#### [What this task involves]
Translate this sentence from the article below about Nazem Kadri into Spanish: "So Kadri slugged it out in the AHL for a month, until he got the call every player dreams about—the call-up to the NHL."
Study text Start Marker
It was supposed to be the season that Nazem Kadri made his debut with the Toronto Maple Leafs and never looked back. Instead, it turned out to be a season of ups and downs that the 20-year-old from London, Ontario will never forget.
Nor should he.
After a preseason for the Leafs that was all about Kadri, shockwaves were sent when, for the second straight year, the Leafs' 2009 first-round pick didn't make the big club right off the bat. The media jumped down the kid's throat, and the criticism was unlike anything a rookie in this town has seen, maybe ever.
Frankly, it looked like it couldn't have gone any worse. Instead of skating in front of buzzing Leafs fans on opening night in the NHL, he was sent back to the AHL to improve, and the questions of how good he really was weren't just being whispered—it was a full on choir.
The cocky-but-confdent Kadri was alone on an island, with not a whole lot of support, or at least that's how it seemed at the time.
It got worse when he started the year with the Toronto Marlies in a major slump. Many believed his hopes had been dashed, his confidence crushed, and his future with the Leafs a long, long way away. To be perfectly honest, it was a drastic overreaction by the entire city—gee, that never happens—but the way it was painted to look, Kadri was in for a terrible year in Toronto.
It didn't help that his coach and GM publicly criticized his play, his work ethic and his preparation to play in the league—or at least that's how it seemed at the time.
So Kadri slugged it out in the AHL for a month, until he got the call every player dreams about—the call-up to the NHL. He stepped into the Leafs lineup on Nov. 11, 2010 to make his season debut. Suddenly he was back in the spotlight, but this time expectations weren't as high, and people seemed more inclined to see how long his stay would last rather than how much he would impact the team.
Study text End Marker
Given entries Start Marker
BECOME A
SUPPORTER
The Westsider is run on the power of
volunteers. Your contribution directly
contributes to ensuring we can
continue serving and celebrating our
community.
Given entries End Marker
#### [Solution to this task]
Así que Kadri se fajó en la AHL durante un mes, hasta que recibió la llamada con la que sueña todo jugador: el ascenso a la NHL.